• _EXERCISE REQUIREMENTS_:
Retype the lines below word for word, without the pictures.

• _PROVIDED RECORDS_:
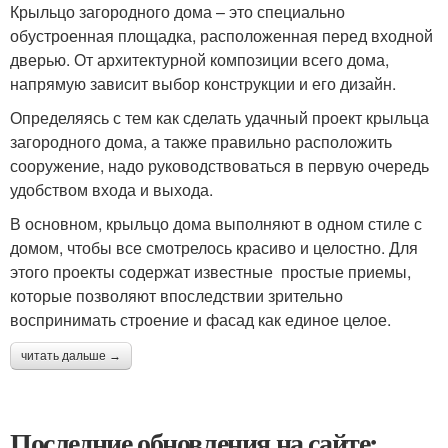
Крыльцо загородного дома – это специально
обустроенная площадка, расположенная перед входной
дверью. От архитектурной композиции всего дома,
напрямую зависит выбор конструкции и его дизайн.
Определяясь с тем как сделать удачный проект крыльца
загородного дома, а также правильно расположить
сооружение, надо руководствоваться в первую очередь
удобством входа и выхода.
В основном, крыльцо дома выполняют в одном стиле с
домом, чтобы все смотрелось красиво и целостно. Для
этого проекты содержат известные простые приемы,
которые позволяют впоследствии зрительно
воспринимать строение и фасад как единое целое.
читать дальше →
Последние обновления на сайте:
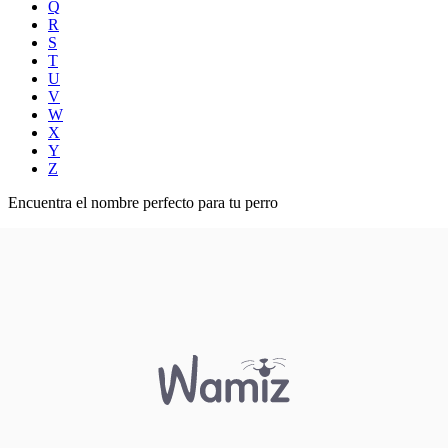
Q
R
S
T
U
V
W
X
Y
Z
Encuentra el nombre perfecto para tu perro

• _ANSWER TO THIS EXERCISE_:
Крыльцо загородного дома – это специально
обустроенная площадка, расположенная перед входной
дверью. От архитектурной композиции всего дома,
напрямую зависит выбор конструкции и его дизайн.
Определяясь с тем как сделать удачный проект крыльца
загородного дома, а также правильно расположить
сооружение, надо руководствоваться в первую очередь
удобством входа и выхода.
В основном, крыльцо дома выполняют в одном стиле с
домом, чтобы все смотрелось красиво и целостно. Для
этого проекты содержат известные простые приемы,
которые позволяют впоследствии зрительно
воспринимать строение и фасад как единое целое.
читать дальше →
Последние обновления на сайте:
Q
R
S
T
U
V
W
X
Y
Z
Encuentra el nombre perfecto para tu perro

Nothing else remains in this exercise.